Location
- Queen's Road Hethersett Norwich, Norfolk, NR9 3DB England
- Coordinates: 52°35′58″N 1°11′00″E﻿ / ﻿52.59956°N 1.18336°E

Information
- Type: Academy
- Trust: Inspiration Trust
- Department for Education URN: 140188 Tables
- Ofsted: Reports
- Principal: Jane Diver
- Staff: 105 (approx)
- Gender: Coeducational
- Age: 11 to 16
- Enrollment: 1200
- Capacity: 1500
- Houses: Edwards Jordan Dannatt Perkins
- Colours: Red, Black, White
- Website: https://www.hethersettacademy.org/

= Hethersett Academy =

Hethersett Academy, previously known as Hethersett High School and Science College, is a coeducational secondary school, part of the Inspiration Trust, located in the village of Hethersett in the English county of Norfolk. It has around 1,200 pupils aged 11–16.

==Description==

In March 2013 Hethersett High School and Science College had been put in special measures. It was one of 28 Norfolk schools targeted by Ofsted in a bid to discover why so many were failing to deliver good outcomes for their pupils.

The visiting inspectors said "Students' achievement was not good enough, leaders and management had failed to spot youngsters' underachievement quickly enough and the quality of teaching was inconsistent and often did not challenge pupils enough. The decline in the quality of education provided by the school indicates that capacity for improvement is inadequate." It acknowledged that students were well cared for and felt safe at school and attendance was above average. Parents were positive about the school's work.

The school re-opened as an academy in November 2013 under the sponsorship of the Inspiration Trust; the new principal was Gareth Stevens.

On 2 December 2014 there were still concerns about the behaviour of the pupils, and Ofsted did a monitoring visit.
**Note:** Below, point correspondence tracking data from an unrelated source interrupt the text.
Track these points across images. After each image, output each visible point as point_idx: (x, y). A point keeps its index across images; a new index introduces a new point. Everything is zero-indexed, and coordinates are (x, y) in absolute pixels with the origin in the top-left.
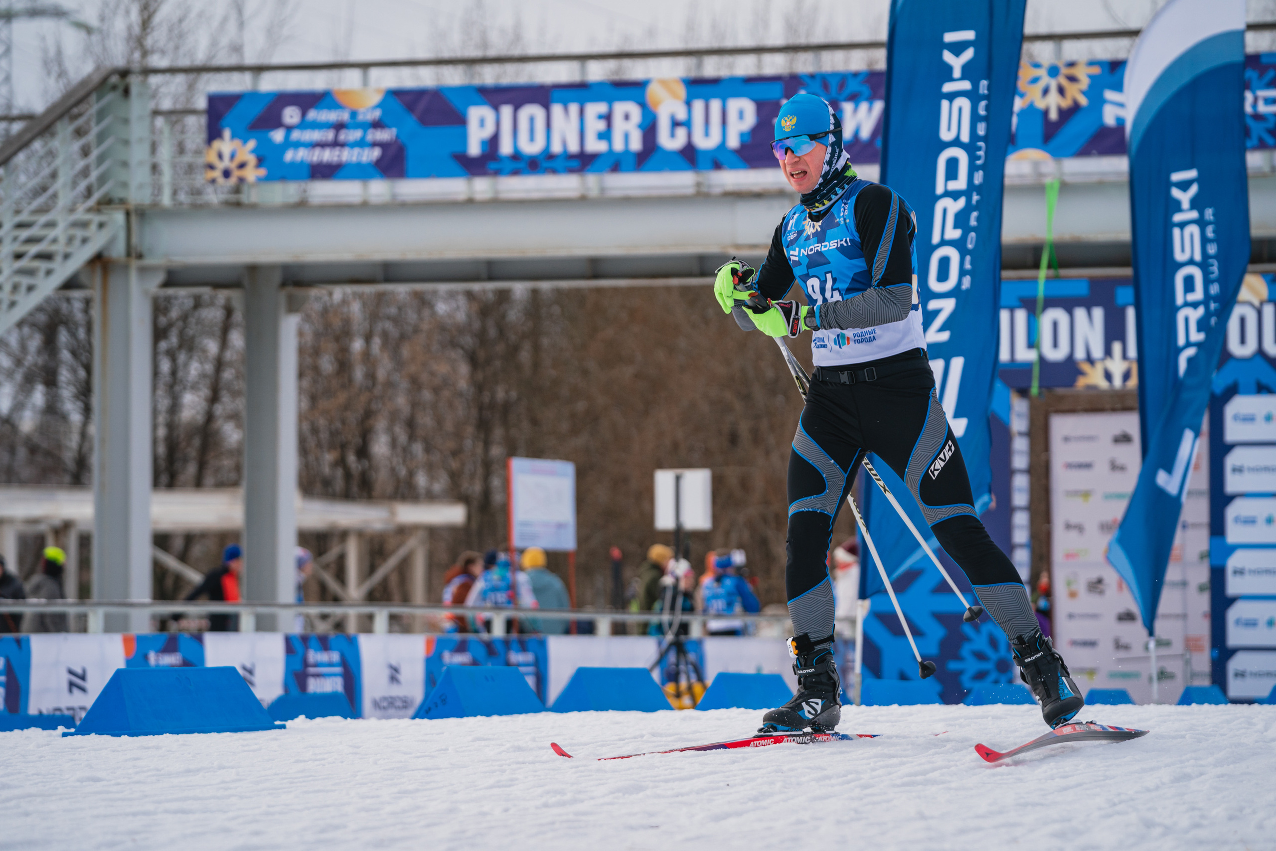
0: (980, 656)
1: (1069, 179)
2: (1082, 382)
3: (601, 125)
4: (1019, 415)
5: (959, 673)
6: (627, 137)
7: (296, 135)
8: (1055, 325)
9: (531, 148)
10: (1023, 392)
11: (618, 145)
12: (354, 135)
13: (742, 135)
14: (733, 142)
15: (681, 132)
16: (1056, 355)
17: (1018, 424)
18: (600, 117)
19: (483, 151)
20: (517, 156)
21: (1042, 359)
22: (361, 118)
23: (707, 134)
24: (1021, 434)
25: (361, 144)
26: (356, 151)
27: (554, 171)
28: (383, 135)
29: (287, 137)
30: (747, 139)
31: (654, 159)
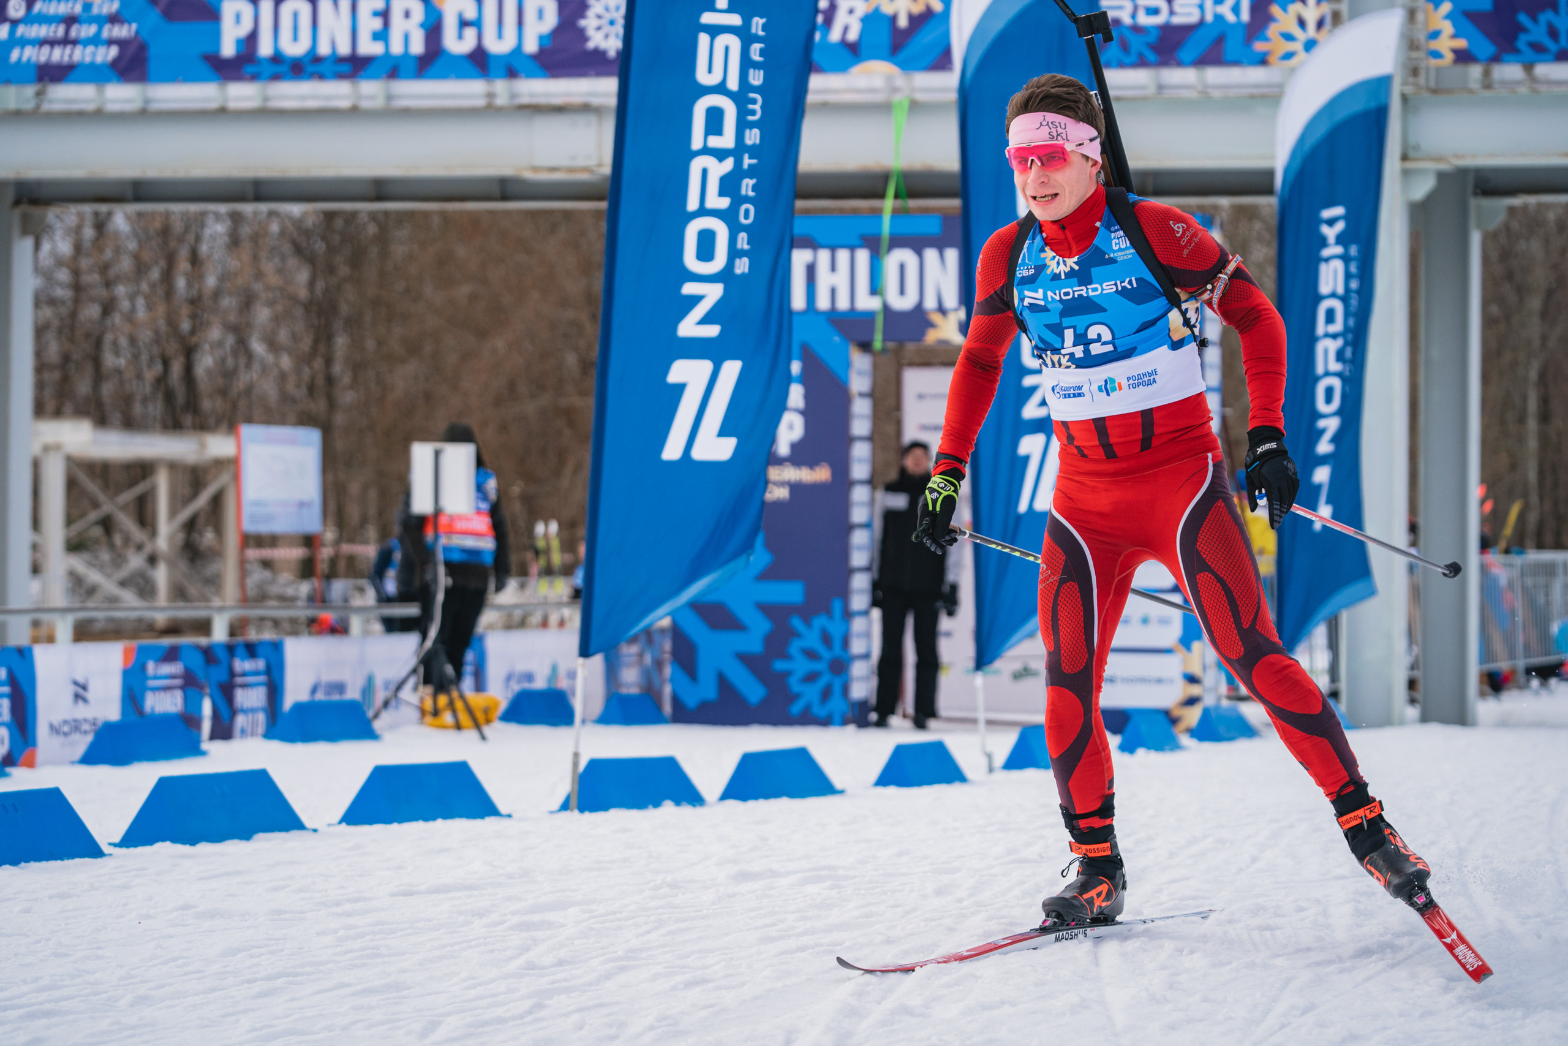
0: (811, 655)
1: (920, 97)
2: (932, 336)
3: (377, 24)
4: (860, 373)
5: (786, 674)
6: (406, 38)
7: (21, 30)
8: (902, 268)
9: (295, 49)
10: (865, 346)
11: (397, 48)
12: (87, 31)
13: (541, 38)
14: (531, 46)
15: (470, 33)
16: (903, 303)
17: (859, 382)
18: (376, 14)
19: (238, 51)
20: (277, 58)
21: (886, 308)
22: (95, 11)
23: (500, 36)
24: (862, 395)
25: (95, 41)
26: (90, 49)
27: (321, 77)
28: (121, 32)
29: (12, 32)
30: (548, 43)
31: (440, 63)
They advised management to put more emphasis on low-level disruption in lessons being covered by temporary supply staff, praised them for the new system of compulsory after school sessions- saying these worked when they had been well planned and fostered discontent when they were unstructured.

When it visited in 2016, Ofsted found that Hethersett Academy was an 'Outstanding' 11-16 secondary school. Most pupils are White British, with a smaller than average proportion coming from minority ethnic backgrounds. A smaller than average proportion of pupils speak English as an additional language, or are in care or receiving free school meals.